US House Speaker Nancy Pelosi used the Democrats' weekly radio address yesterday to tout her party's passage of legislation to implement major recommendations of the 9/11 Commission.
The House passed the bill on Friday on a 371-40 vote, a day after the Senate passed it 85-8. The White House said the president would sign it.
The legislation would shift money to high-risk states and cities, expand screening of air and sea cargo and put money into a new program to ensure that security officials at every level can communicate with each other.
Its passage ranks among the top accomplishments of the six-month-old Democratic Congress. Republicans would say it's one of the few.
"We will have done in six months what previous Congresses failed to do for almost six years," Pelosi said.
"Implementing the recommendations will fundamentally change the way the president and the Congress deal with matters related to terrorism, making us more unified and more effective," she said. "That is because this bill closes loopholes and weaknesses that terrorists seek to exploit.''
The independent 9/11 Commission in 2004 issued 41 recommendations covering domestic security, intelligence gathering and foreign policy. Congress and the White House followed through on some, including creating a director of national intelligence, tightening land border screening and cracking down on terrorist financing.
Democrats, after taking over control of Congress in January, promised to make completing the list a top priority, and Republicans generally went along.
The House passed the original version of the bill on the first day of the current Congress.
The minimum wage increase the Democrats also passed in those first days has just taken effect, but other early priorities -- such as energy reform and stem cell research funding -- remain far from becoming reality. Bush vetoed a stem cell bill last month.

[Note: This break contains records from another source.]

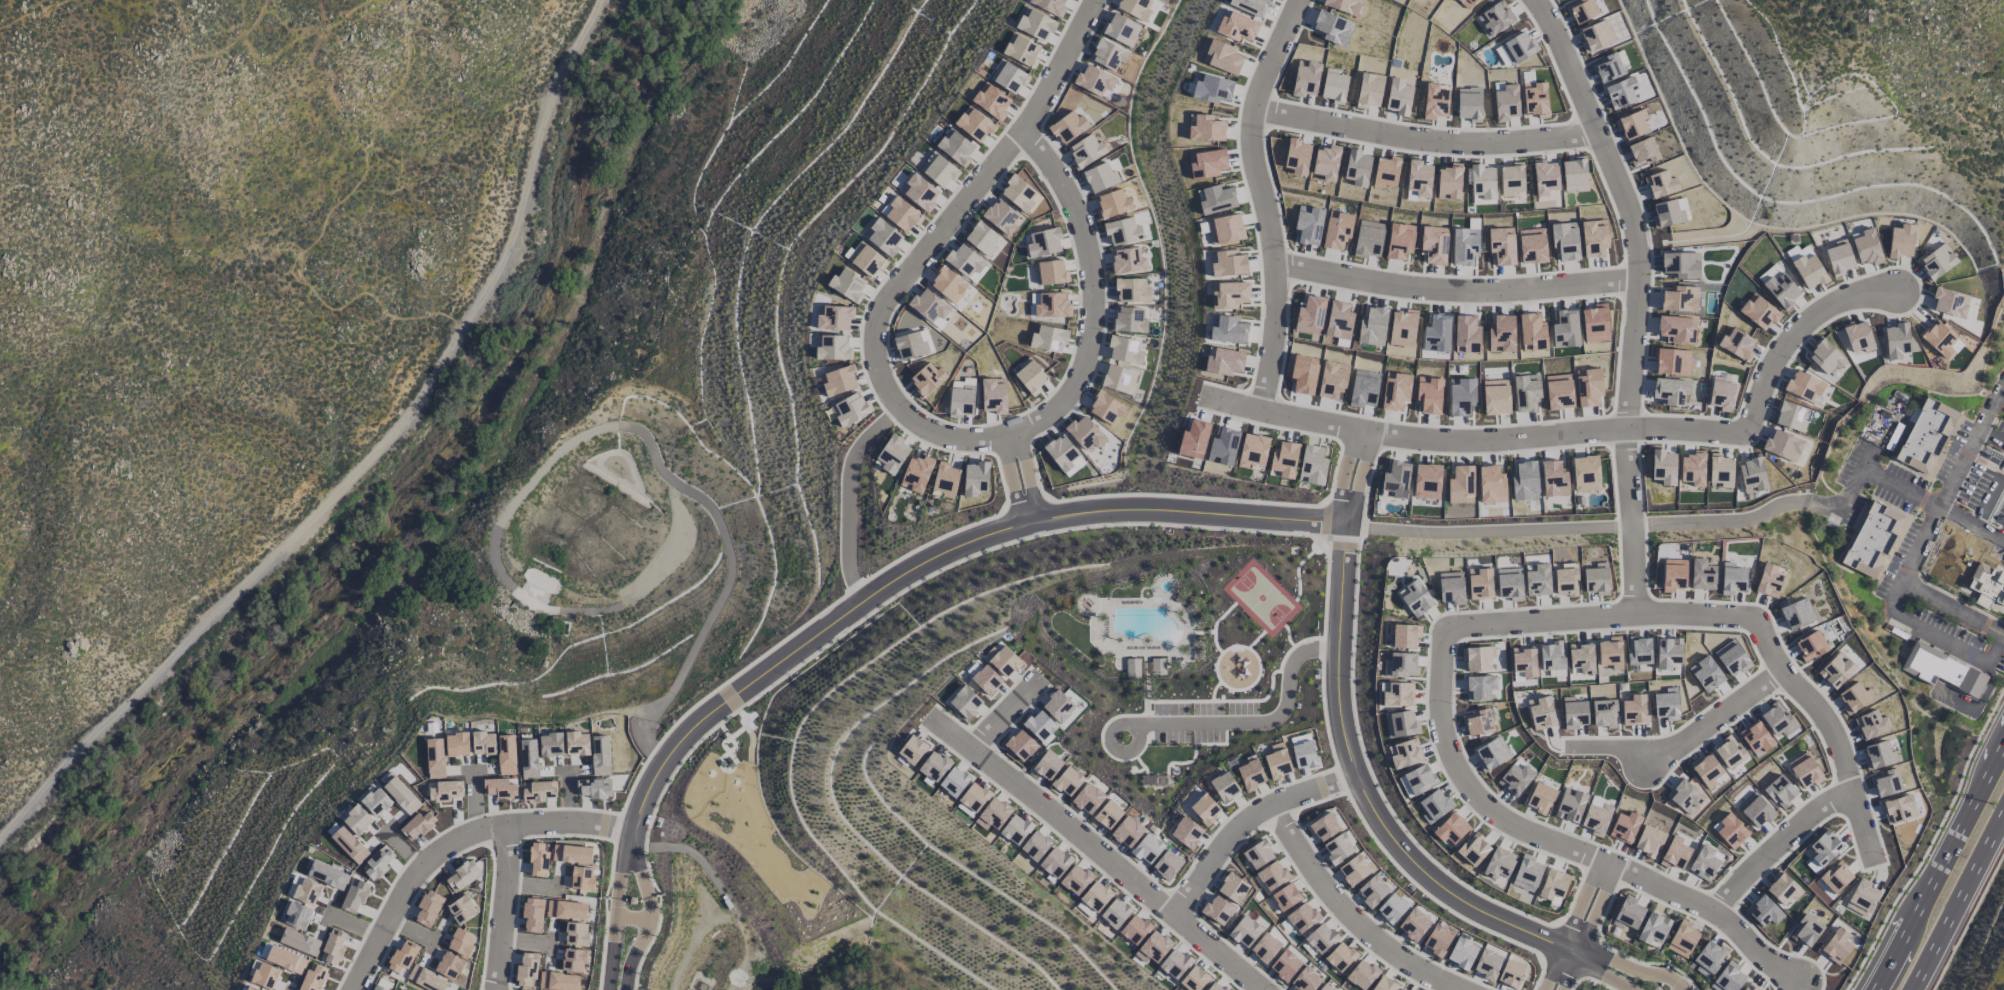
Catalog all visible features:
building: (1049, 5)
building: (1134, 7)
building: (1035, 24)
building: (1120, 29)
road: (292, 46)
building: (1020, 50)
building: (1108, 54)
building: (1222, 57)
road: (1055, 66)
building: (1008, 77)
building: (1094, 80)
building: (1212, 88)
building: (990, 101)
building: (974, 124)
building: (1067, 127)
building: (1206, 128)
building: (1637, 137)
road: (1422, 140)
building: (955, 147)
building: (1085, 150)
building: (1325, 162)
building: (1207, 163)
building: (1357, 167)
building: (938, 170)
building: (1385, 172)
building: (1099, 177)
building: (919, 192)
building: (1018, 193)
building: (1217, 199)
road: (1260, 200)
building: (1112, 204)
road: (1623, 205)
building: (900, 213)
building: (1001, 217)
building: (1308, 225)
road: (323, 228)
building: (1225, 229)
building: (1337, 230)
building: (1122, 231)
building: (883, 237)
building: (981, 238)
building: (1368, 239)
building: (1399, 241)
building: (1901, 241)
building: (1043, 243)
building: (1433, 245)
building: (1866, 247)
building: (1839, 257)
building: (865, 259)
building: (1127, 261)
building: (966, 262)
building: (1936, 262)
building: (1227, 263)
building: (1680, 265)
building: (1809, 271)
building: (1050, 272)
building: (847, 284)
building: (948, 284)
building: (1132, 290)
road: (1455, 290)
building: (1781, 290)
road: (888, 293)
building: (1229, 295)
building: (1679, 298)
building: (1949, 302)
building: (1052, 305)
road: (1092, 310)
building: (1758, 311)
building: (1310, 314)
building: (834, 317)
building: (1128, 320)
building: (1339, 320)
building: (1372, 327)
building: (1402, 328)
building: (1227, 329)
building: (1676, 329)
building: (1436, 334)
building: (1857, 336)
building: (1048, 338)
building: (1938, 338)
building: (1896, 340)
building: (1736, 344)
building: (909, 346)
building: (832, 347)
building: (1125, 350)
building: (1825, 356)
building: (1671, 361)
building: (1224, 362)
building: (1030, 376)
building: (1118, 378)
building: (838, 380)
building: (1803, 386)
building: (1588, 387)
building: (1395, 391)
building: (1526, 392)
building: (1559, 392)
building: (1671, 392)
building: (1428, 394)
building: (1720, 395)
building: (1461, 396)
building: (1493, 399)
building: (1105, 407)
building: (850, 409)
building: (1791, 416)
road: (1582, 432)
building: (1085, 434)
road: (585, 435)
road: (1991, 435)
building: (1928, 439)
building: (1782, 446)
building: (1252, 450)
building: (892, 454)
building: (1063, 455)
building: (1284, 459)
road: (1865, 461)
road: (366, 464)
building: (1312, 465)
building: (1663, 467)
building: (1692, 469)
building: (1720, 470)
building: (916, 473)
building: (1585, 473)
road: (1350, 475)
building: (1751, 475)
building: (945, 479)
road: (1016, 479)
building: (1395, 479)
building: (1554, 479)
building: (1426, 481)
building: (1525, 481)
building: (1491, 484)
building: (1460, 485)
road: (1945, 494)
road: (1999, 494)
road: (845, 497)
road: (1184, 497)
road: (1990, 500)
road: (1024, 504)
road: (1932, 505)
river: (385, 511)
road: (1632, 520)
road: (1321, 523)
road: (1595, 528)
road: (933, 540)
building: (1875, 542)
road: (1338, 545)
road: (934, 559)
building: (1673, 575)
building: (1702, 575)
building: (1596, 579)
building: (1732, 579)
road: (1947, 579)
building: (1537, 580)
building: (1769, 580)
building: (1479, 583)
building: (1509, 583)
road: (856, 585)
building: (1986, 586)
road: (1325, 589)
building: (1451, 589)
park: (1260, 598)
building: (1415, 598)
road: (1951, 607)
building: (1795, 613)
road: (864, 616)
building: (1404, 635)
road: (1940, 635)
building: (1810, 646)
road: (1996, 647)
road: (1323, 648)
building: (1638, 650)
building: (1610, 652)
building: (1668, 653)
building: (1551, 656)
building: (1731, 657)
building: (1477, 658)
building: (1581, 658)
park: (1181, 659)
building: (1002, 660)
building: (1524, 661)
building: (1157, 666)
building: (1132, 667)
building: (1836, 669)
building: (1947, 672)
building: (1705, 674)
building: (986, 680)
road: (1794, 684)
building: (1479, 687)
road: (716, 688)
building: (1398, 695)
building: (1854, 697)
building: (965, 702)
road: (1979, 703)
building: (1666, 704)
building: (1058, 706)
building: (1633, 710)
building: (1573, 713)
building: (1603, 713)
road: (1000, 715)
building: (1777, 720)
building: (1477, 722)
road: (1253, 724)
building: (1401, 724)
building: (1871, 724)
building: (1039, 725)
building: (1755, 737)
road: (1683, 739)
building: (482, 743)
building: (577, 743)
building: (457, 744)
building: (550, 744)
building: (1020, 745)
building: (912, 750)
building: (1729, 753)
building: (506, 754)
building: (1303, 754)
building: (1405, 754)
building: (1491, 754)
building: (600, 755)
building: (1878, 755)
road: (1643, 757)
building: (435, 758)
building: (528, 759)
building: (1277, 761)
building: (1047, 765)
building: (934, 766)
building: (1705, 770)
building: (1804, 770)
building: (1250, 775)
building: (1515, 778)
building: (1416, 780)
building: (1067, 781)
building: (954, 782)
road: (1374, 782)
building: (1885, 782)
building: (1223, 787)
building: (499, 788)
building: (594, 788)
building: (537, 790)
building: (1779, 791)
building: (445, 792)
road: (1361, 792)
road: (1478, 793)
building: (401, 795)
road: (1288, 796)
building: (1684, 796)
building: (973, 797)
building: (1088, 798)
building: (1540, 798)
building: (376, 802)
building: (1570, 805)
building: (1434, 806)
building: (1204, 809)
building: (1898, 809)
building: (1755, 810)
building: (993, 814)
building: (1107, 814)
building: (1595, 818)
building: (357, 820)
park: (755, 823)
building: (418, 825)
road: (616, 827)
building: (1324, 827)
building: (1015, 829)
building: (1450, 829)
building: (1127, 831)
building: (1731, 831)
building: (1186, 832)
road: (1930, 841)
road: (454, 842)
road: (1222, 842)
road: (1776, 844)
building: (349, 845)
building: (1035, 846)
road: (1378, 847)
building: (1147, 848)
building: (1824, 848)
building: (1338, 849)
building: (1473, 849)
building: (571, 853)
road: (1096, 854)
building: (1257, 855)
building: (538, 860)
building: (379, 862)
building: (1055, 862)
building: (1166, 865)
road: (1939, 867)
building: (1353, 870)
building: (1527, 873)
building: (328, 875)
building: (462, 876)
building: (1272, 876)
building: (1835, 876)
building: (582, 878)
building: (1076, 879)
road: (1190, 882)
building: (1553, 886)
building: (1232, 888)
building: (1782, 889)
building: (307, 891)
building: (1372, 891)
building: (354, 895)
building: (1095, 896)
building: (1861, 896)
building: (1285, 897)
road: (1955, 897)
building: (428, 908)
road: (497, 908)
building: (1391, 908)
building: (461, 909)
building: (566, 910)
road: (617, 910)
building: (1217, 910)
building: (1763, 911)
road: (644, 913)
building: (1115, 913)
building: (533, 914)
road: (1347, 914)
building: (297, 915)
road: (605, 915)
building: (1302, 917)
road: (631, 918)
road: (1968, 920)
building: (1413, 924)
road: (1584, 927)
building: (1653, 928)
building: (1134, 929)
building: (1245, 931)
road: (1576, 931)
building: (576, 934)
building: (1321, 936)
building: (1682, 939)
building: (300, 941)
building: (1437, 941)
building: (461, 942)
building: (334, 946)
building: (1153, 947)
building: (1265, 947)
building: (1461, 953)
building: (402, 956)
building: (1340, 957)
building: (1708, 958)
building: (286, 960)
building: (574, 960)
building: (1175, 963)
building: (1487, 963)
road: (1648, 963)
road: (1630, 964)
building: (449, 965)
building: (1285, 965)
building: (526, 969)
road: (1560, 969)
road: (1603, 971)
building: (1510, 973)
building: (1361, 974)
building: (265, 975)
building: (313, 978)
building: (1193, 979)
building: (1305, 980)
building: (558, 981)
building: (436, 982)
road: (1596, 983)
building: (1384, 984)
building: (1215, 986)
building: (379, 987)
building: (1325, 987)
road: (1675, 987)
building: (251, 988)
building: (1403, 988)
building: (396, 989)

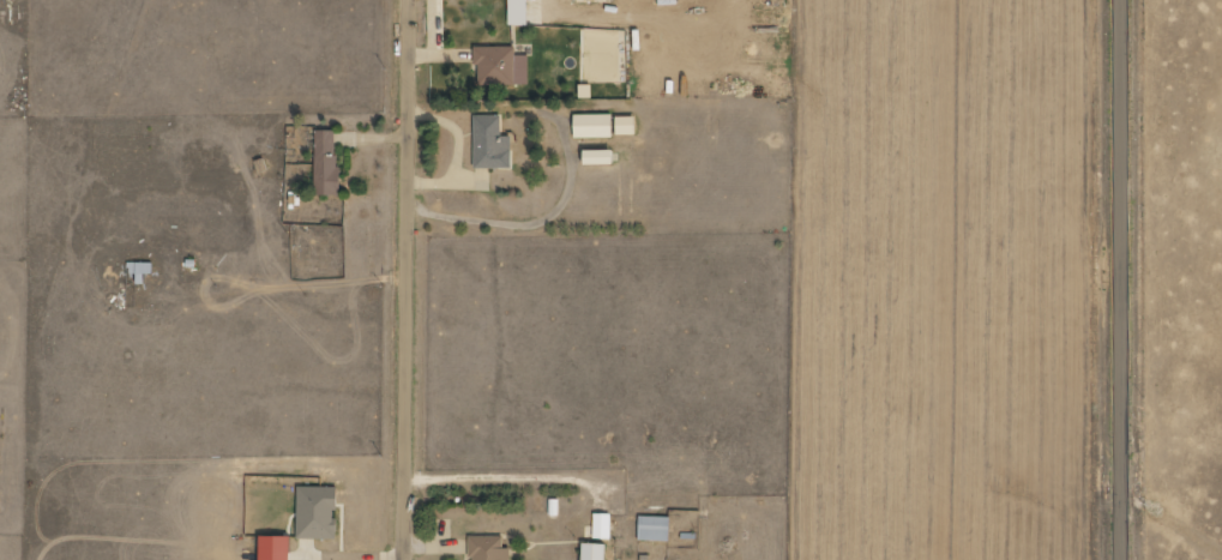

The 9/11 bill would require screening of all cargo on passenger planes within three years. It also sets a five-year goal for scanning all container ships for nuclear devices before they leave foreign ports.
"The threat of terrorist violence against the United States is growing. Al-Qaeda is gaining strength, and Osama bin Laden continues to elude capture," Pelosi said.
"There is not a moment to spare to take the steps necessary to keep the American people safe," she said.